WORK INSTRUCTION: Look through the records below for the line with "adenocarcinoma was stained". Return that line and each one after it up to and including the line with "magnification brightfield microscopy", exactly.

Saved data entries:
# # # # # # #

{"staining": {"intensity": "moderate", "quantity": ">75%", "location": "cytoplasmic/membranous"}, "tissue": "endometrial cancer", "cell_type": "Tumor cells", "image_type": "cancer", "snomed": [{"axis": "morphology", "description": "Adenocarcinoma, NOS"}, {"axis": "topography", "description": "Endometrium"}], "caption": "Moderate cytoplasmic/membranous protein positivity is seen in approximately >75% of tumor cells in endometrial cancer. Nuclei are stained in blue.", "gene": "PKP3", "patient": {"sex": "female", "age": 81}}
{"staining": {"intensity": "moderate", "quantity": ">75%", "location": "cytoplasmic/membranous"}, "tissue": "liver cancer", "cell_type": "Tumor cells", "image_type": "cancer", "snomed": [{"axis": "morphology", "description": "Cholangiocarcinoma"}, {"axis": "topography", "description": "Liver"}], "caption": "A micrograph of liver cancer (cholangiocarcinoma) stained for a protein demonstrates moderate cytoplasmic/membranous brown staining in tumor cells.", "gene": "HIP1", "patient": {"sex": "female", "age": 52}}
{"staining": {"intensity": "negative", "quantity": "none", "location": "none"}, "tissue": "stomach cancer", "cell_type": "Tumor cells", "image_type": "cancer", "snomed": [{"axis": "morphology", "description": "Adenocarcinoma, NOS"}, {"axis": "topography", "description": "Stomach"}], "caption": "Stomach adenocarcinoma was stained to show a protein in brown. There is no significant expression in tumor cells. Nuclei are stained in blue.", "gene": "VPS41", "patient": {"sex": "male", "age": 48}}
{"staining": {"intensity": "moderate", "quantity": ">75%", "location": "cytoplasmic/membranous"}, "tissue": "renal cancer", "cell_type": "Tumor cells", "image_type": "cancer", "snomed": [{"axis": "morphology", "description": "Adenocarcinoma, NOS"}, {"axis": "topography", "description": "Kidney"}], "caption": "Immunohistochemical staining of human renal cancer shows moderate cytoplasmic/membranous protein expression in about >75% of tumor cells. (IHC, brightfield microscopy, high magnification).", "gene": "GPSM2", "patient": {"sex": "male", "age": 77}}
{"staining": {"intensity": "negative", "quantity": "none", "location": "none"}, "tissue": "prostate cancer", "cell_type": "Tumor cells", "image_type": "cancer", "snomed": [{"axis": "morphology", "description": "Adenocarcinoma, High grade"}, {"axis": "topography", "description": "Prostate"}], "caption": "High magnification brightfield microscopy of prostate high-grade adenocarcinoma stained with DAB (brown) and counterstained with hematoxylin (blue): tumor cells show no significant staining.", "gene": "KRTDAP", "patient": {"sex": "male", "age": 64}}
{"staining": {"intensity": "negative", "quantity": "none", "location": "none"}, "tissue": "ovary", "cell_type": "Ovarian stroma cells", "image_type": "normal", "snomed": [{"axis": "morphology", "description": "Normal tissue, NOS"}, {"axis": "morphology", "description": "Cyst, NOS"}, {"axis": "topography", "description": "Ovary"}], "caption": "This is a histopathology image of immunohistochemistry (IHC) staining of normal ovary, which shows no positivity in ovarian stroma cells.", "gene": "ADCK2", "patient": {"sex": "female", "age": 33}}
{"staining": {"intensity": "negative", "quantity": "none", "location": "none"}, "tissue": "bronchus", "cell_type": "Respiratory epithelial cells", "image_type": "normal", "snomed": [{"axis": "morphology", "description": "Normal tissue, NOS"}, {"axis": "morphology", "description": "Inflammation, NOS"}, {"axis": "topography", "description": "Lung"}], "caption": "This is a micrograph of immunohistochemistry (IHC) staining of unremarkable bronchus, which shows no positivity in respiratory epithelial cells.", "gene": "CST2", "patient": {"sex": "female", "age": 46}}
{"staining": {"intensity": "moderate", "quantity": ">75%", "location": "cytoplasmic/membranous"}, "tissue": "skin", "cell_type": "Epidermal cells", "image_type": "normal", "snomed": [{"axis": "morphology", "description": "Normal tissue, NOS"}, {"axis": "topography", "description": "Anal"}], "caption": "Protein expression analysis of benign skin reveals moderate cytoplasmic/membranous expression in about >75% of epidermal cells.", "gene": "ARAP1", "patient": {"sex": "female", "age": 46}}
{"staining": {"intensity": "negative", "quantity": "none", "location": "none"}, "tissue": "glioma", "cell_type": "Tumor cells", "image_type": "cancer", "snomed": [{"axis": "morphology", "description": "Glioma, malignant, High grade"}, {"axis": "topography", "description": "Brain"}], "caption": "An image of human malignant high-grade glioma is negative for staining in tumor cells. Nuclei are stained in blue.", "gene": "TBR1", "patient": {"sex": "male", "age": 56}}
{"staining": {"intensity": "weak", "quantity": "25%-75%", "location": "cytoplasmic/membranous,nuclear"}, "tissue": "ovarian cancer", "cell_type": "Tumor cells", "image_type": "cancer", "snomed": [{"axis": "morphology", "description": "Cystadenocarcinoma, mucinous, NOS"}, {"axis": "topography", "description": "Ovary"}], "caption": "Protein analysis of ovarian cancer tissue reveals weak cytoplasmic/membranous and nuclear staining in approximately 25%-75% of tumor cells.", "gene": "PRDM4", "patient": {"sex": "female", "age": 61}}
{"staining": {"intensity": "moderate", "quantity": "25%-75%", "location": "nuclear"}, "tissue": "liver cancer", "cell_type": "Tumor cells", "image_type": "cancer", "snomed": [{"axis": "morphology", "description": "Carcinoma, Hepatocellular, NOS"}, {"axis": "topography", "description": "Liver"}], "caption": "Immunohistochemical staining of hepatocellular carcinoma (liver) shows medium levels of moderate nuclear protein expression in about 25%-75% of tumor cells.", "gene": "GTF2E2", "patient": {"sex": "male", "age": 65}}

# # # # # # #

COMPLETED EXERCISE:
{"staining": {"intensity": "negative", "quantity": "none", "location": "none"}, "tissue": "stomach cancer", "cell_type": "Tumor cells", "image_type": "cancer", "snomed": [{"axis": "morphology", "description": "Adenocarcinoma, NOS"}, {"axis": "topography", "description": "Stomach"}], "caption": "Stomach adenocarcinoma was stained to show a protein in brown. There is no significant expression in tumor cells. Nuclei are stained in blue.", "gene": "VPS41", "patient": {"sex": "male", "age": 48}}
{"staining": {"intensity": "moderate", "quantity": ">75%", "location": "cytoplasmic/membranous"}, "tissue": "renal cancer", "cell_type": "Tumor cells", "image_type": "cancer", "snomed": [{"axis": "morphology", "description": "Adenocarcinoma, NOS"}, {"axis": "topography", "description": "Kidney"}], "caption": "Immunohistochemical staining of human renal cancer shows moderate cytoplasmic/membranous protein expression in about >75% of tumor cells. (IHC, brightfield microscopy, high magnification).", "gene": "GPSM2", "patient": {"sex": "male", "age": 77}}
{"staining": {"intensity": "negative", "quantity": "none", "location": "none"}, "tissue": "prostate cancer", "cell_type": "Tumor cells", "image_type": "cancer", "snomed": [{"axis": "morphology", "description": "Adenocarcinoma, High grade"}, {"axis": "topography", "description": "Prostate"}], "caption": "High magnification brightfield microscopy of prostate high-grade adenocarcinoma stained with DAB (brown) and counterstained with hematoxylin (blue): tumor cells show no significant staining.", "gene": "KRTDAP", "patient": {"sex": "male", "age": 64}}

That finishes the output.